Faulkner’in seçme öykülerini, ‘Emily’e Bir Gül’ü yayıma hazırlarken Güven Turan ilginç bir seçki yapmış, geçmişte yapılan nitelikli, usta elinden çıkma çevirileri de dikkate almış. Kitabın künye sayfasında “Bu kitapta yer alan öykülerden “Elly”, “Dr. Martino” ve “Carcassonne” daha önce Doktor Martino adlı derlemede (çev. Bilge Karasu, Yenilik Yayınları, 1956), “Kuru Eylül”, “O Akşam Güneşi”, “Kırmızı Yapraklar” ve “Bir Adalet” ise daha önce Kırmızı Yapraklar adlı derlemede (çev. Ülkü Tamer, Ataç Kitabevi Yayınları, 1959) yer almıştır” bilgisi yer alıyor. Çevirmenler soyadlarına göre şöyle sıralanıyor: Aysun Arslan, Necla Aytür, Ünal Aytür, Ayberk Erkay, Gül Ülker Gül, Bilge Karasu, Ülkü Tamer, Güven Turan ve Burcu Uğuz. Gerçek bir kadirbilirlik örneği ve geçmişte yapılmış nitelikli çevirilerin kalıcılığı açısından iyi bir örnek. Türkçedeki Faulkner külliyatının önemli bir eksiği de giderilmiş oluyor böylece.

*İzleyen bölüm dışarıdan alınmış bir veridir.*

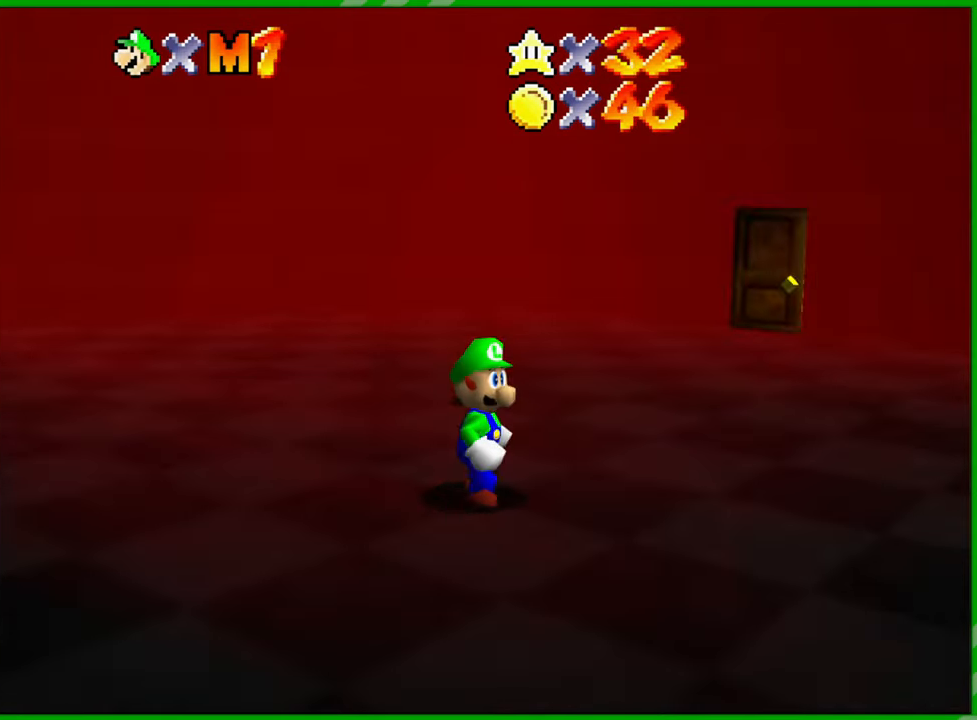
{"buttons": [], "left_stick": "center", "events": [[67, "C_LEFT", "up"], [150, "C_LEFT", "down"], [267, "C_LEFT", "up"], [333, "C_LEFT", "down"], [433, "C_LEFT", "up"]]}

‘Emily’e Bir Gül’de Faulkner’in aralarında “Emily’ye Bir Gül”, “Ambar Kundakçısı” ve “O Akşam Güneşi” gibi en ünlü öykülerinin de yer aldığı on yedi öykü yer alıyor.    
Faulkner, öykülerinin ve romanlarının çoğunu, memleketi Oxford, Mississippi'nin ilçe merkezi olduğu Lafayette İlçesi'ne dayanan ve neredeyse coğrafi olarak özdeş olan hayali Yoknapatawpha County'de kurar. Bu öykülerde de coğrafya aynı ve Faulkner kendine has ayrıksı bakışı ile imgelerle donanmış betimlemeler yapıyor. Kahramanları ise eski köleler veya kölelerin torunları, fakir beyazlar, köylü veya işçi Güneyliler, köle sahibi Kızılderililer ve Güneyli aristokratlar.

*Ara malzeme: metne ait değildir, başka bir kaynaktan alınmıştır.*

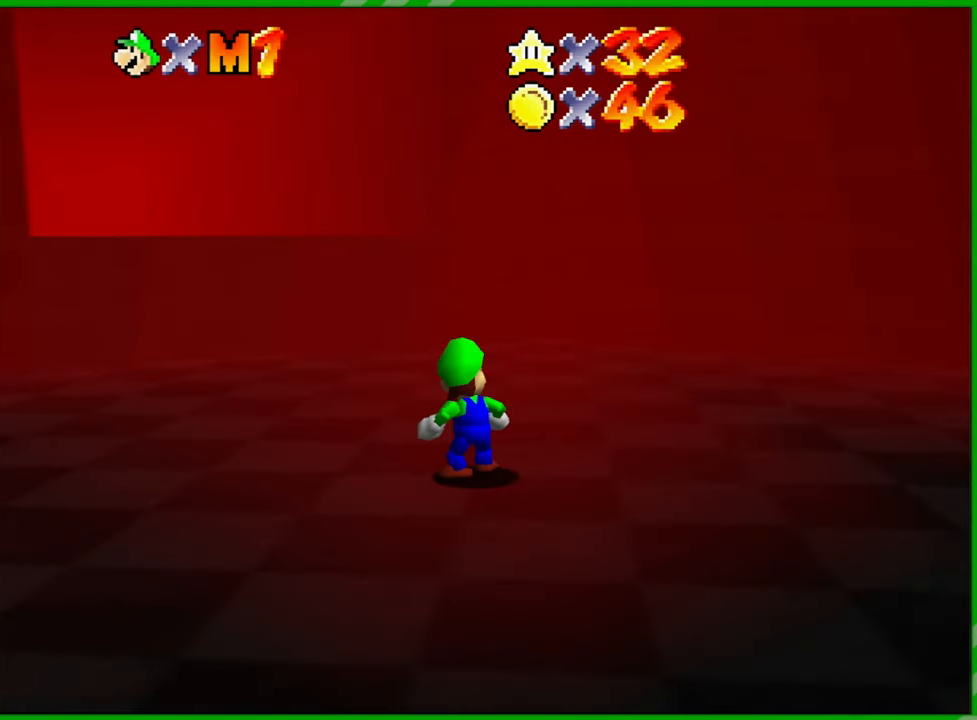
{"buttons": ["C_LEFT"], "left_stick": "center", "events": [[483, "C_LEFT", "down"]]}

Gotik veya grotesk hikayeler anlatıyor Faulkner. Irk ayrımının, kölelere yapılan insanlıkdışı muamelelerin nasıl içselleştirilmiş olduğu öncelikle dikkatimi çeken olgu oldu. Beyazlar, Kızılderililer ve zenciler arasında yaşanan ve bu sıralamaya uygun hiyerarşik hal alan ilişkiyi Faulkner gündelik hayatın yeknesaklığında, sıradanmış gibi anlattığı olaylardan yola çıkarak içyakıcı bir şekilde anlatıyor. Güney’in toplumsal ruh halini ustalıkla resmediyor.  
Faulkner’in anlatımı romanlarındaki bilinçakışı tekniği kadar olmasa da kolayca nüfuz edilemeyen, imgelerle örülü, yalın gibi görünen ama karmaşık ve çok boyutlu. Sıradan, çok basit bir olayı olabildiğince berrak anlatırken araya giren farklı bakış açıları, değişik sözcük kullanımları okuru sarsıyor ve arkada gizli dehşeti fark ediyorsunuz. Yavaş, dikkatli ve sindirerek, bazı cümleleri tekrar okuyarak okumayı gerektiriyor öyküler. Ama onun kendine has dünyasına girip Güney’in tozlu kasabalarında dolaşmaya, diğer öykülerden ya da romanlardan tanıdığınız kahramanlarıyla yeniden karşılaşmaya başladığınızda öykülerden kopamıyorsunuz.     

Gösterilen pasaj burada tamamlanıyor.